Will it make a difference for Māori?
The Building Act exemptions won’t make a huge difference for Māori in rural areas, although in urban areas the ability to erect larger sleepouts without consents would be of benefit to whānau living in overcrowded conditions.
Māori are overrepresented amongst those experiencing extreme housing deprivation, including in rural areas. The ‘Māori housing need, stock and regional population change’ in Te Tai Tokerau sub-report of the ‘Māori Housing Supply and Demand in Te Tai Tokerau’ series of reports commissioned by Te Puni Kōkiri, the Ministry of Social Development and Housing New Zealand (now Kāinga Ora) and published in 2019 indicates (noting serious data gaps and limitations) that an estimated 6,047 dwellings occupied by Māori are in poor and serious condition, 2,604 are in serious condition, and 3,444 are in poor condition.

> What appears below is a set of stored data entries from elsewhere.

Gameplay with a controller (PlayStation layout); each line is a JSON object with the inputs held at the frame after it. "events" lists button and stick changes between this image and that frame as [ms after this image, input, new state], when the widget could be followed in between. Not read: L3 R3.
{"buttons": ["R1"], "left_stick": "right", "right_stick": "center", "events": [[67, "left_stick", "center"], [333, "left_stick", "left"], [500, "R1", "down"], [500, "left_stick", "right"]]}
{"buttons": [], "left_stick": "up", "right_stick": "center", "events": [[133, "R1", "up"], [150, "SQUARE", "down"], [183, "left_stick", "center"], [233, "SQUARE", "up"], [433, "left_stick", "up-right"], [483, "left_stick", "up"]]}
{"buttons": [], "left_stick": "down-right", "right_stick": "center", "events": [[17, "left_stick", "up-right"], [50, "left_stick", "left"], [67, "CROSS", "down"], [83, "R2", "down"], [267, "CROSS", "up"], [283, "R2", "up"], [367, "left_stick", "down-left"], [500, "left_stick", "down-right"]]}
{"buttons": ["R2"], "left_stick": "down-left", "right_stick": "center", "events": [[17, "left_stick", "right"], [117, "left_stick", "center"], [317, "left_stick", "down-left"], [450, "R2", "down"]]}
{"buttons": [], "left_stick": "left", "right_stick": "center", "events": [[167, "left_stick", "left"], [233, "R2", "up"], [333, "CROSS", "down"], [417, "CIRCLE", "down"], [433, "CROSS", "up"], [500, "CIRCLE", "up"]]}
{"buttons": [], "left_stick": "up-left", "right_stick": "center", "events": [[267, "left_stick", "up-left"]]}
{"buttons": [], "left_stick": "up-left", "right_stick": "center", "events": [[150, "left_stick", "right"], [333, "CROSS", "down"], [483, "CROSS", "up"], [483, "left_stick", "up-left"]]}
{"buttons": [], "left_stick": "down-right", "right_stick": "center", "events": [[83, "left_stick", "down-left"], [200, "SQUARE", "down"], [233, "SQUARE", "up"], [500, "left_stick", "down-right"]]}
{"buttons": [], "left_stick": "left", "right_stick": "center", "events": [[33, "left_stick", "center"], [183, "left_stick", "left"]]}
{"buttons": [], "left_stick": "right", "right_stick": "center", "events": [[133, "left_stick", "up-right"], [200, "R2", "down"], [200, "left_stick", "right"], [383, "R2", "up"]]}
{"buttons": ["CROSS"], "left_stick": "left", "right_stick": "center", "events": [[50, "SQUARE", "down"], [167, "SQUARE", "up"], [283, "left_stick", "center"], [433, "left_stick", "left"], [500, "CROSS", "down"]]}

This component of the policy relating to relocatable dwellings would benefit both whānau currently living in substandard owned homes on whenua Māori, as well as whānau seeking to build new housing and return to their whenua. Although difficult to quantify, research in 2013 found that approximately 80% of Māori freehold land was ‘under-utilised’ (40%) or ‘under-performing’ (40%). Although this research was geared towards the primary sector, it is also indicative of the current limitations on developing whenua Māori for housing.
Will this make a difference? Likely, yes – although this policy needs to be complemented by a range of policies aimed to address the barriers to utilising whenua Māori for housing, including the reform of the Kāinga Whenua loan scheme and alternative finance options, as well as the continuation of the Māori Housing Fund (including capacity and capability building support) delivered by Te Puni Kōkiri, improved district plan provisions for papakāinga, and possible further amendments to Te Ture Whenua Māori Act 1993.